*Extracted page text data*:

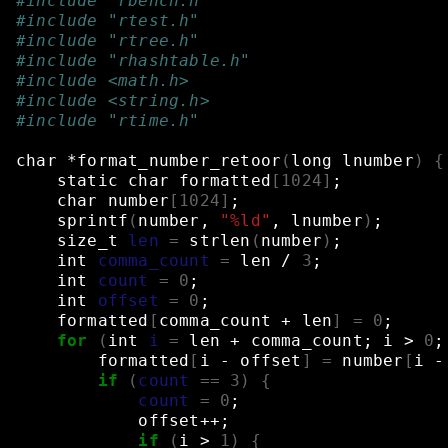
#include "rbench.h"
#include "rtest.h"
#include "rtree.h"
#include "rhashtable.h"
#include <math.h>
#include <string.h>
#include "rtime.h"
char
*format_number_retoor
(
long
lnumber
)
{
static
char
formatted
[
1024
]
;
char
number
[
1024
]
;
sprintf
(
number,
"%ld"
,
lnumber
)
;
size_t
len
=
strlen
(
number
)
;
int
comma_count
=
len
/
3
;
int
count
=
0
;
int
offset
=
0
;
formatted
[
comma_count
+
len
]
=
0
;
for
(
int
i
=
len
+
comma_count
;
i
>
0
;
formatted
[
i
-
offset
]
=
number
[
i
-
if
(
count
==
3
)
{
count
=
0
;
offset++
;
if
(
i
>
1
)
{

*Brief*: The entries above should be written out in full, and any picture in them left out.

*Solution for this problem*:
#include "rbench.h"
#include "rtest.h"
#include "rtree.h"
#include "rhashtable.h"
#include <math.h>
#include <string.h>
#include "rtime.h"
char
*format_number_retoor
(
long
lnumber
)
{
static
char
formatted
[
1024
]
;
char
number
[
1024
]
;
sprintf
(
number,
"%ld"
,
lnumber
)
;
size_t
len
=
strlen
(
number
)
;
int
comma_count
=
len
/
3
;
int
count
=
0
;
int
offset
=
0
;
formatted
[
comma_count
+
len
]
=
0
;
for
(
int
i
=
len
+
comma_count
;
i
>
0
;
formatted
[
i
-
offset
]
=
number
[
i
-
if
(
count
==
3
)
{
count
=
0
;
offset++
;
if
(
i
>
1
)
{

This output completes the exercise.